Tracy Martin (L), Sybrina Fulton and Benjamin Crump, the Martin family attorney on CBS This Morning. (CBS News)

Trayvon Martin

MIAMI (CBSMiami/AP) – The parents of Trayvon Martin, the Miami Gardens teen shot to death in Sanford by neighborhood watch volunteer George Zimmerman, said they can’t believe his said it was part of “God’s plan” during a televised interview.

“I simply really don’t know what God George Zimmerman’s worshipping because there’s no way that the God that I serve had in his plans for George Zimmerman to murder my son,” Martin’s father, Tracy Martin, told CBS News’ Norah O’Donnell.

Martin and Trayvon’s mother, Sybrina Fulton, spoke on “CBS This Morning” the day after Zimmerman appeared on Fox news.

Zimmerman, who is charged with second degree murder, said he shot Martin self defense. When asked if he had any regrets, Zimmerman said no.

“I feel that it was all God’s plan and for me to second guess it or judge it um,” Zimmerman said.

But later he appeared to backtrack, looking directly into the camera to clarify himself.

“I do wish that there was something, anything, I could have done that wouldn’t have put me in the position where I had to take his life,” Zimmerman said.

He also offered an apology to Martin’s parents.

“I have a hard time accepting it because he also said that he doesn’t regret anything that he did that night, and I don’t think God would have him in his plan to murder an innocent child,” Fulton said.

----------

## Given task 1
In the news report, why does Tracy Martin say he doesn't know what God George Zimmerman is worshipping?
## Given task 2
Please copy the news report word for word, starting at "MIAMI (CBSMiami/AP) –" and ending at "News’ Norah O’Donnell.".

## Given information
----------

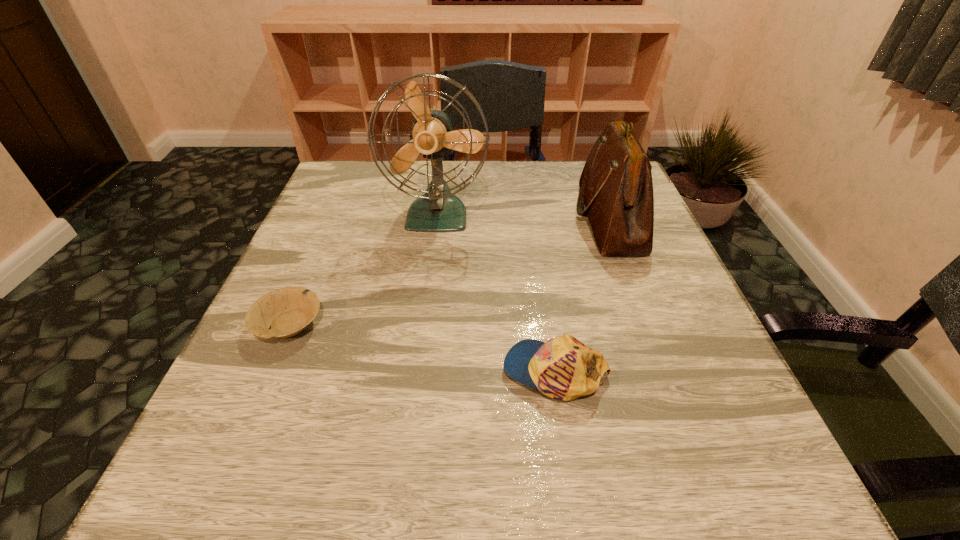
This screenshot has width=960, height=540. Find the location of `vacant space at the left edge of the desktop`. vacant space at the left edge of the desktop is located at coordinates [x=336, y=293].

Where is `vacant space at the right edge`? Image resolution: width=960 pixels, height=540 pixels. vacant space at the right edge is located at coordinates (607, 272).

The width and height of the screenshot is (960, 540). In the image, there is a desktop. What are the coordinates of `blank space at the far left corner` in the screenshot? It's located at (364, 178).

Where is `free space between the third tallest object and the bowl`? This screenshot has height=540, width=960. free space between the third tallest object and the bowl is located at coordinates (x=422, y=348).

Find the location of a particular element. free space between the leftmost object and the shoulder bag is located at coordinates (449, 272).

This screenshot has width=960, height=540. I want to click on vacant space in between the shortest object and the rightmost object, so click(449, 272).

Where is `unoccupied position between the rightmost object and the fan`? This screenshot has height=540, width=960. unoccupied position between the rightmost object and the fan is located at coordinates (523, 217).

Find the location of a particular element. The image size is (960, 540). vacant space that's between the bowl and the fan is located at coordinates (363, 269).

In order to click on empty location between the third tallest object and the shoulder bag in this screenshot , I will do `click(582, 295)`.

Where is `empty space that is in between the third shortest object and the second shortest object`? empty space that is in between the third shortest object and the second shortest object is located at coordinates (582, 295).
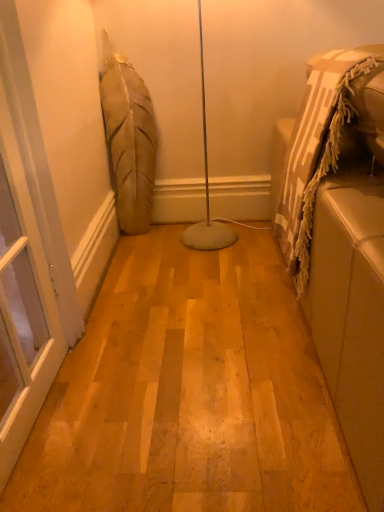
Question: Is beige fabric couch at right touching transparent glass screen door at left?

Choices:
 (A) no
 (B) yes

Answer: (A)

Question: Considering the relative sizes of beige fabric couch at right and transparent glass screen door at left in the image provided, is beige fabric couch at right wider than transparent glass screen door at left?

Choices:
 (A) no
 (B) yes

Answer: (B)

Question: Is beige fabric couch at right turned away from transparent glass screen door at left?

Choices:
 (A) yes
 (B) no

Answer: (A)

Question: Could transparent glass screen door at left be considered to be inside beige fabric couch at right?

Choices:
 (A) no
 (B) yes

Answer: (A)

Question: From the image's perspective, is beige fabric couch at right over transparent glass screen door at left?

Choices:
 (A) yes
 (B) no

Answer: (A)

Question: Are beige fabric couch at right and transparent glass screen door at left far apart?

Choices:
 (A) no
 (B) yes

Answer: (A)

Question: Would you say transparent glass screen door at left is a long distance from beige fabric couch at right?

Choices:
 (A) no
 (B) yes

Answer: (A)

Question: Can we say transparent glass screen door at left lies outside beige fabric couch at right?

Choices:
 (A) no
 (B) yes

Answer: (B)

Question: From a real-world perspective, is transparent glass screen door at left located higher than beige fabric couch at right?

Choices:
 (A) yes
 (B) no

Answer: (A)

Question: Considering the relative positions of transparent glass screen door at left and beige fabric couch at right in the image provided, is transparent glass screen door at left to the right of beige fabric couch at right from the viewer's perspective?

Choices:
 (A) yes
 (B) no

Answer: (B)

Question: Is transparent glass screen door at left to the left of beige fabric couch at right from the viewer's perspective?

Choices:
 (A) yes
 (B) no

Answer: (A)

Question: Considering the relative sizes of transparent glass screen door at left and beige fabric couch at right in the image provided, is transparent glass screen door at left taller than beige fabric couch at right?

Choices:
 (A) yes
 (B) no

Answer: (A)

Question: In the image, is transparent glass screen door at left on the left side or the right side of beige fabric couch at right?

Choices:
 (A) right
 (B) left

Answer: (B)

----------

## Exercise answer 1
He says there's no way the God he serves had in his plans for George Zimmerman to murder his son.

## Exercise answer 2
MIAMI (CBSMiami/AP) – The parents of Trayvon Martin, the Miami Gardens teen shot to death in Sanford by neighborhood watch volunteer George Zimmerman, said they can’t believe his said it was part of “God’s plan” during a televised interview.

“I simply really don’t know what God George Zimmerman’s worshipping because there’s no way that the God that I serve had in his plans for George Zimmerman to murder my son,” Martin’s father, Tracy Martin, told CBS News’ Norah O’Donnell.